EXCERPTED TEXT:
== Segment start ==
Prince would recall a similar creative process of his own with some of the lyrics to Little Red Corvette coming to fruition while he was dreaming. Despite the influence his father would have on shaping his style of playing, there would be contrasts. He’d note in a 1985 interview, “With the music, we are a lot different. Our personalities are a lot alike, but his music is like nothing I’ve ever heard before. It’s more complex. A lot of beautiful melodies are hidden beneath the complexity. That’s why it takes me to pull all that out. That’s why we work so well together. My melodies are a little different from the way he does them. I’m a little stricter with melody.” Similarly while John Nelson was primarily a jazz musician, Prince would lean more towards funk, RNB and rock sensibilities at least during the first portion of his career. Prince’s blend of a mixture of genres and his pioneering use of the Linn LM1 Drum machine and synthesizers in 1981 would help develop a new genre coined the “Minneapolis sound” that would impact 80’s pop and RNB music significantly. In his 1982 track, All The Critics Love U In New York, the artist would place himself as somewhat of a harbinger of this new sound:

“It’s time for new direction, it’s time for jazz to die. Fourth day of November, we need a purple high.”
== Segment end ==
SUPPLIED MATERIAL:
== Segment start ==
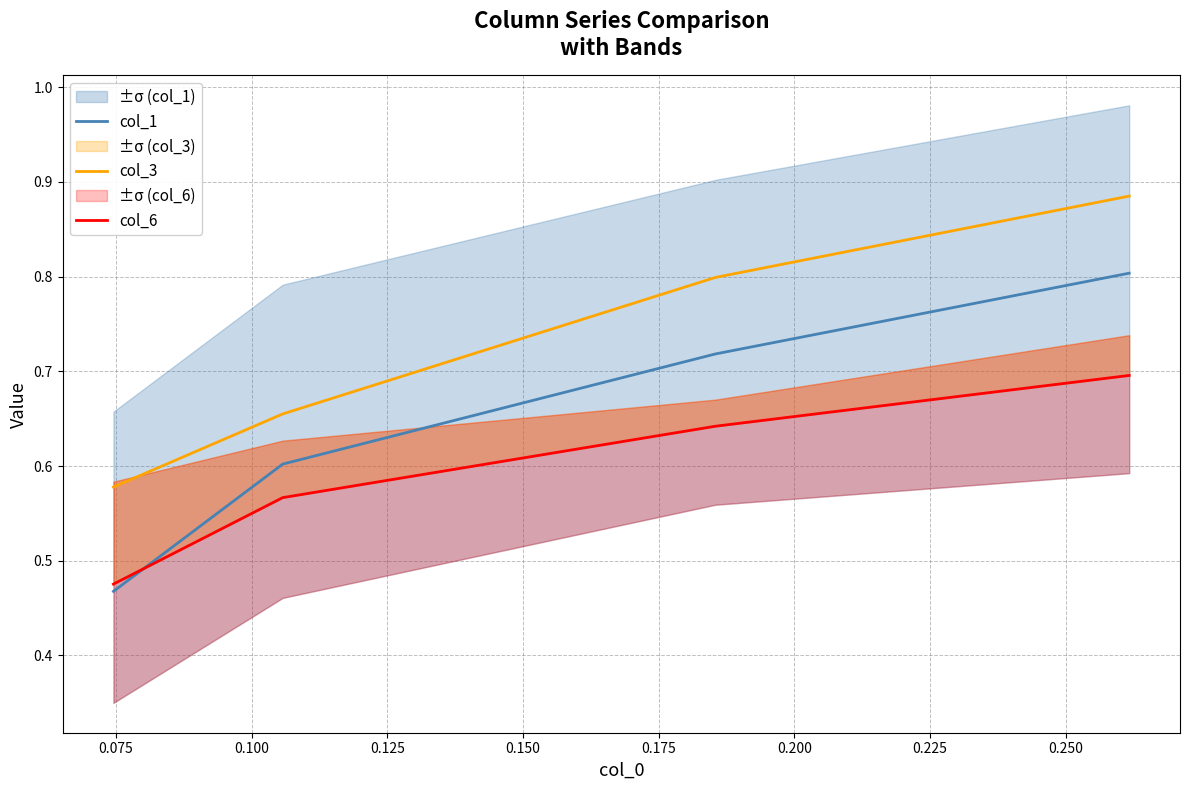

What is the difference between the maximum and minimum values in the col_6 series?

0.2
== Segment end ==
List every musical genre the Prince text names, including the one it says was newly coined. The lines come from a source separate from the Prince text.

- Jazz
- Funk
- RNB
- Rock
- Pop
- Minneapolis sound